= Beginning of Section =

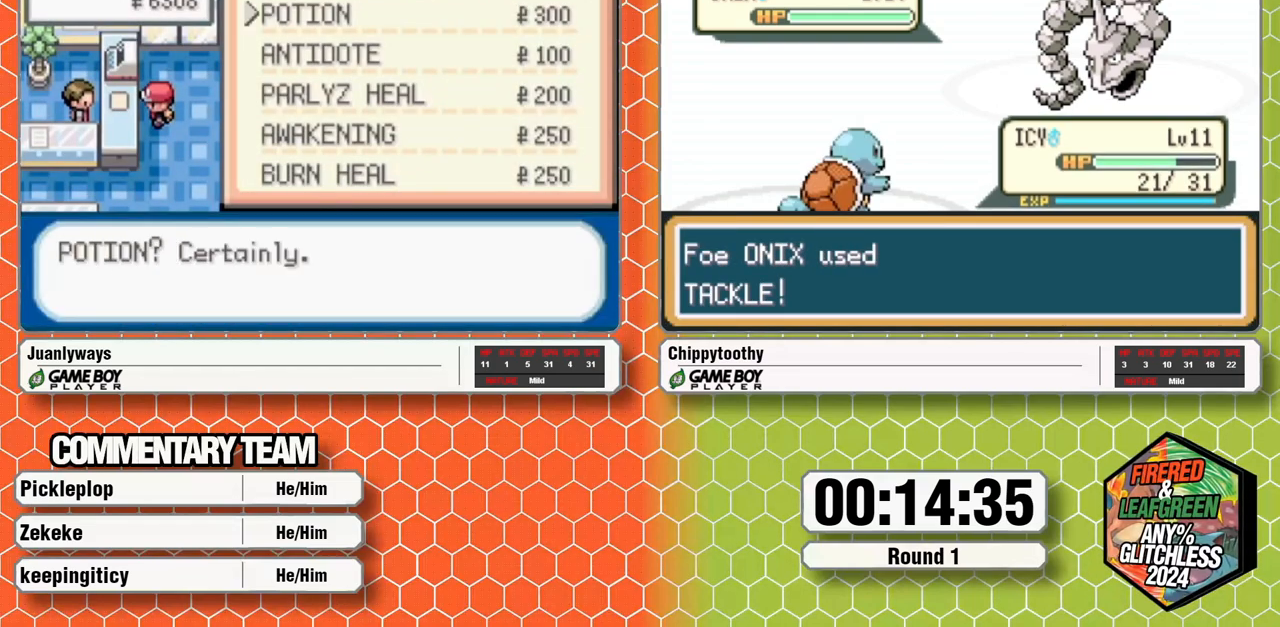
{"buttons": ["DPAD_UP"], "events": []}
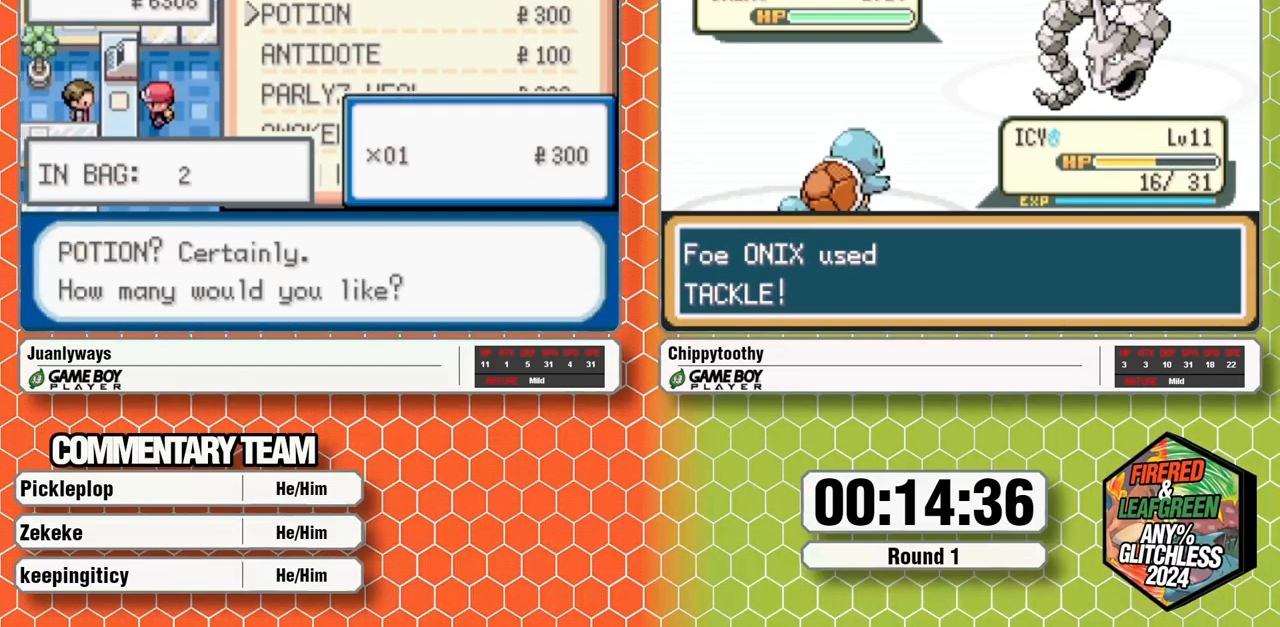
{"buttons": ["DPAD_UP"], "events": []}
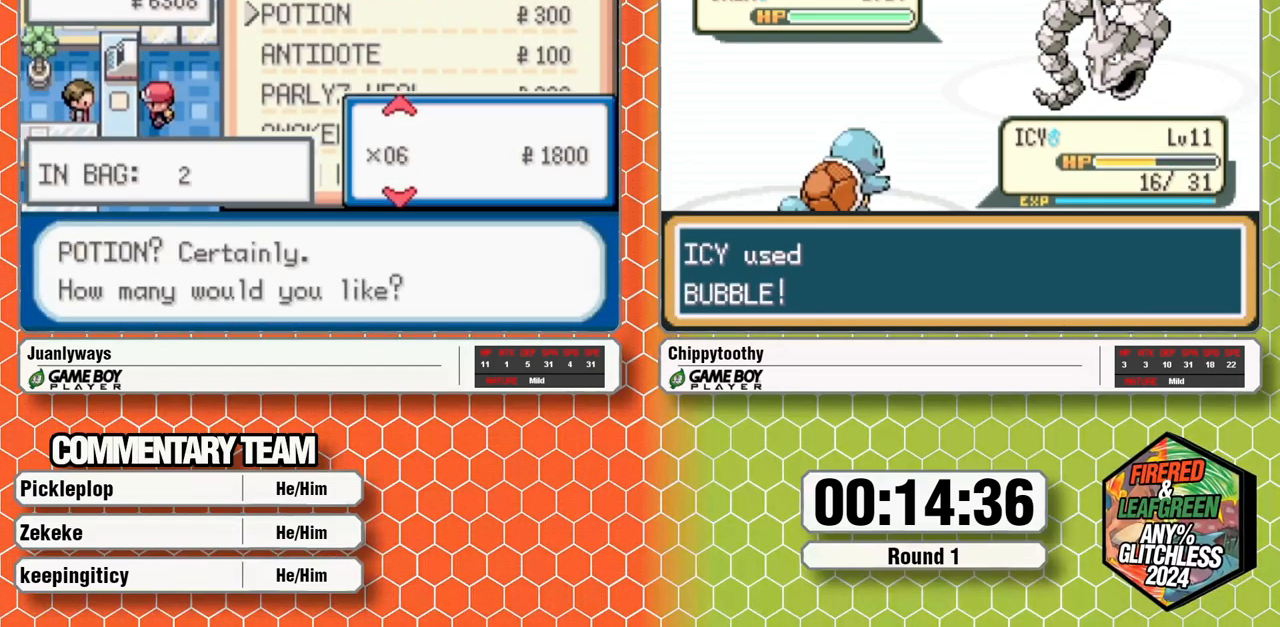
{"buttons": [], "events": [[67, "DPAD_UP", "up"], [333, "A", "down"], [400, "A", "up"]]}
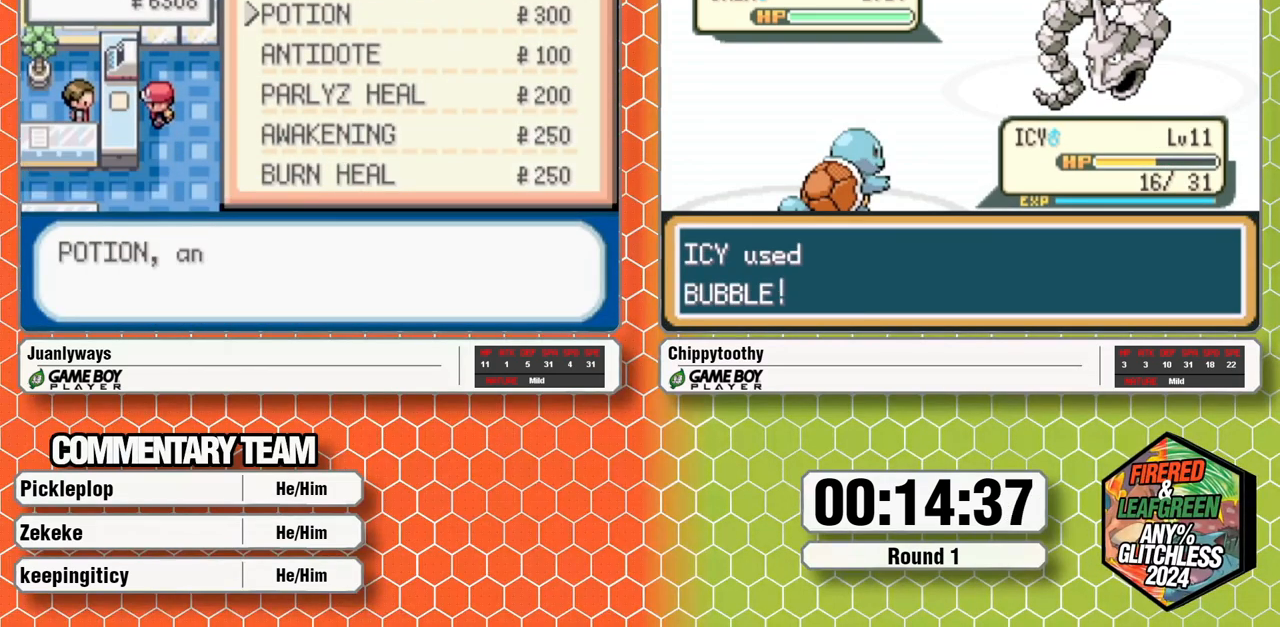
{"buttons": ["A"], "events": [[100, "A", "down"], [333, "A", "up"], [383, "A", "down"], [433, "A", "up"], [483, "A", "down"]]}
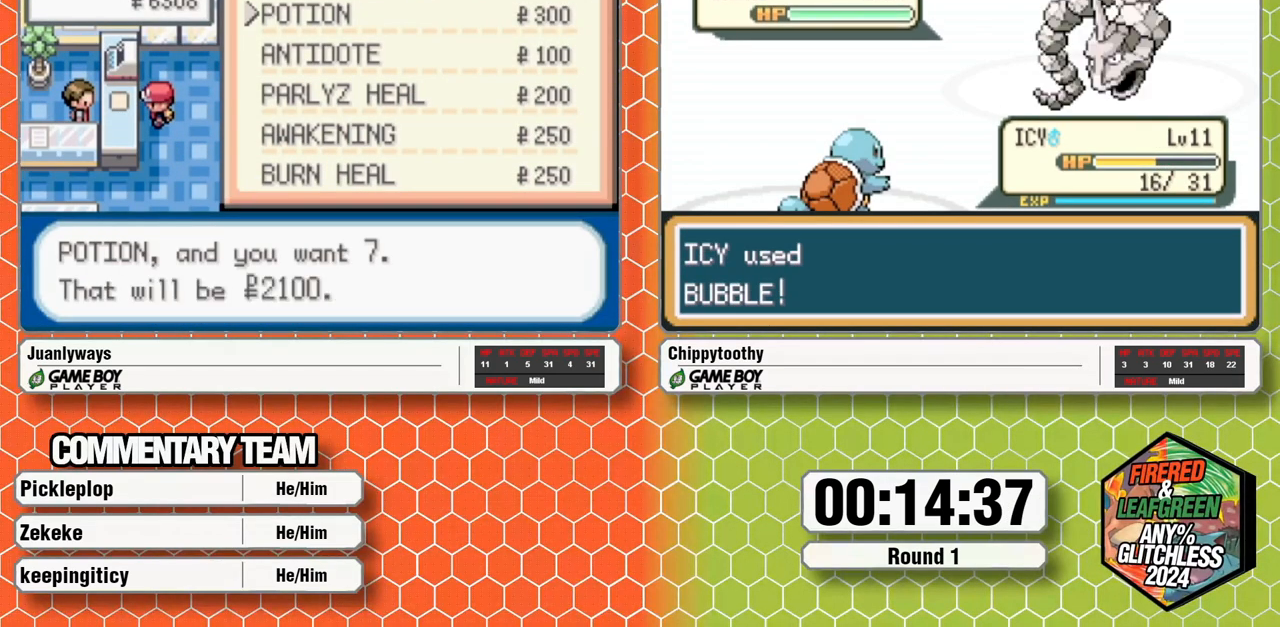
{"buttons": [], "events": [[333, "A", "up"]]}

= End of Section =

_Your task_
Copy out the records exactly; the pictures stay behind.

_Result_
{"buttons": ["DPAD_UP"], "events": []}
{"buttons": ["DPAD_UP"], "events": []}
{"buttons": [], "events": [[67, "DPAD_UP", "up"], [333, "A", "down"], [400, "A", "up"]]}
{"buttons": ["A"], "events": [[100, "A", "down"], [333, "A", "up"], [383, "A", "down"], [433, "A", "up"], [483, "A", "down"]]}
{"buttons": [], "events": [[333, "A", "up"]]}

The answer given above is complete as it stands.